++++ ИЗБРАННЫЙ ОТРЫВОК
В Крыму Суриков встречает земляков-сибиряков. Задумав «женскую» картину, он пишет множество женских портретов. Это и прежде увлекало его, но теперь цель появилась особая. Красота и аскеза — кажется, они могут составлять пару, но на время; Суриков создает портретные образы, а в голове у него — вопрос: как всех этих прекрасных дев переоблачить в наряды черного монашества? В Крыму он создает три портрета Зинаиды Хаминовой. Ее дед Иван Степанович был известным иркутским купцом и городским головой Иркутска, делал большие пожертвования в пользу учебных заведений города. Суриков знакомится с семьей Хаминовых в Москве. У них две дочери, старшая, Нина, строгая и правильная во всем, и младшая, Зинаида, увлекшаяся танцами в стиле Айседоры Дункан, она привлекает художника родственной его душе артистичностью.
++++++++
++++ СПИСОК ЗАПИСЕЙ
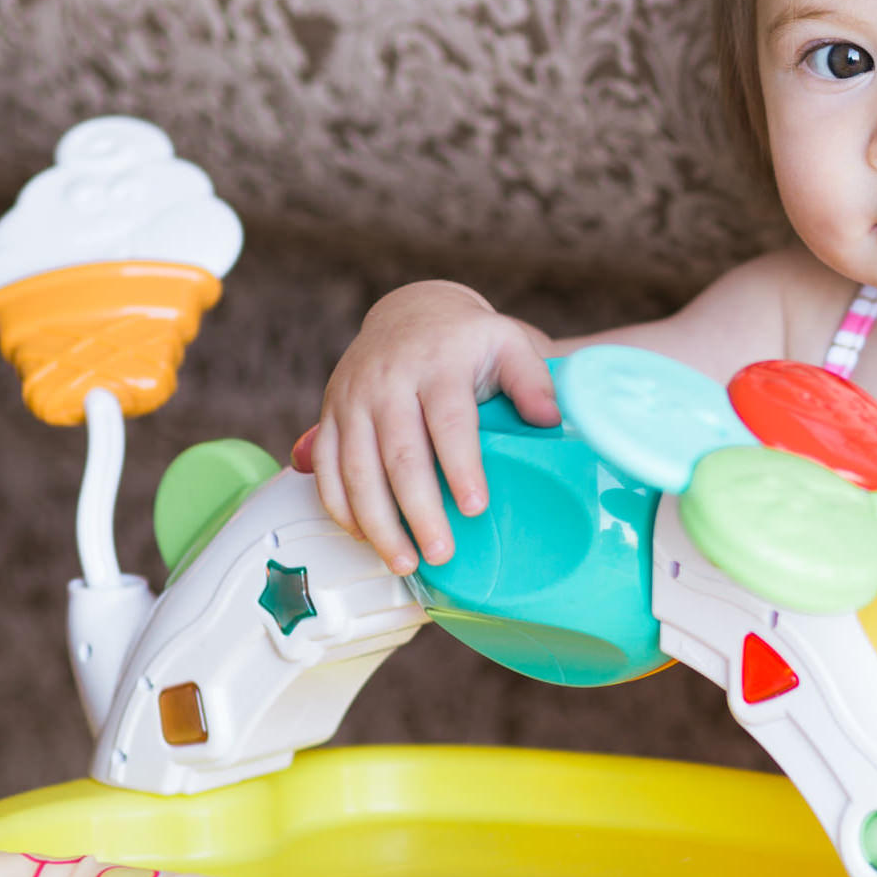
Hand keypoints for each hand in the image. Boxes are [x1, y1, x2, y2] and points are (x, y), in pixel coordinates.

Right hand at [310, 281, 558, 573]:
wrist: (410, 313)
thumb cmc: (467, 340)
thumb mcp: (507, 343)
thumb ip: (532, 381)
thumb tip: (550, 421)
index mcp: (437, 365)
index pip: (449, 422)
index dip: (461, 468)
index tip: (476, 508)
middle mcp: (388, 382)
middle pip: (399, 455)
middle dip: (418, 511)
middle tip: (440, 554)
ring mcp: (352, 399)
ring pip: (356, 469)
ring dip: (377, 522)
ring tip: (404, 563)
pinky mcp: (330, 415)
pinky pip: (326, 468)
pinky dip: (340, 507)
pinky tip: (365, 537)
++++++++
• ЗАДАНИЯ:
A. Перескажите короче, в виде списка, абзац отрывка о Сурикове, начинающийся словами «В Крыму Суриков встречает земляков-сибиряков», и сохраните его главные факты.
B. Продолжите отрывок о Сурикове с того места, где он заканчивается.
Записи для выполнения заданий не нужны.

• ОТВЕТЫ:
A.
- В Крыму Суриков встречает земляков-сибиряков.
- Задумав «женскую» картину, он пишет много женских портретов и думает, как переодеть моделей в одежды черного монашества.
- В Крыму он создает три портрета Зинаиды Хаминовой.
- Ее дед, Иван Степанович, был известным иркутским купцом и городским головой Иркутска и много жертвовал учебным заведениям города.
- С семьей Хаминовых Суриков познакомился в Москве.
- В семье две дочери: старшая, Нина, строгая и правильная во всем, и младшая, Зинаида, увлеченная танцами в стиле Айседоры Дункан.
- Зинаида привлекает художника близкой ему артистичностью.

B.
Сурикову импонирует новая русская молодежь. Он склоняется к декоративизму в живописи, навеянному поисками обожаемого зятя Петра Кончаловского. Он пишет Зинаиде, чтобы приблизиться к декоративизму. Искусство и только искусство властно над его сердцем. Пожалуй, такие вещи понятны одним художникам. Третий, наиболее понравившийся ему самому портрет Суриков дарит модели. «Помню всегда», — пишет он Зинаиде спустя два года. «Дорогая Зина, я в Мадриде. Был в Барселоне на бое быков. Напишите мне в Гренаду. Поклон маме и Нине. Лена и Оля в Армавире. Помню всегда. В. И. Суриков».
В 1908 году знакомой и адресатом его писем становится 26-летняя Наталья Флоровна Матвеева, пианистка и исполнительница ритмических танцев. По количеству опубликованных писем к ней, единственных в своем числе, ее можно назвать приятельницей художника. В 1909 году Суриков создает портрет Натальи Флоровны, один из лучших в его наследии.
В декабре 1908 года он пишет записку этой, видимо, уже облюбованной модели: «Посылаю Вам, Наталия Флоровна, билет (бесплатный) на открытие выставки Союза Русских художников в. Там мы увидимся. Ваш В. Суриков».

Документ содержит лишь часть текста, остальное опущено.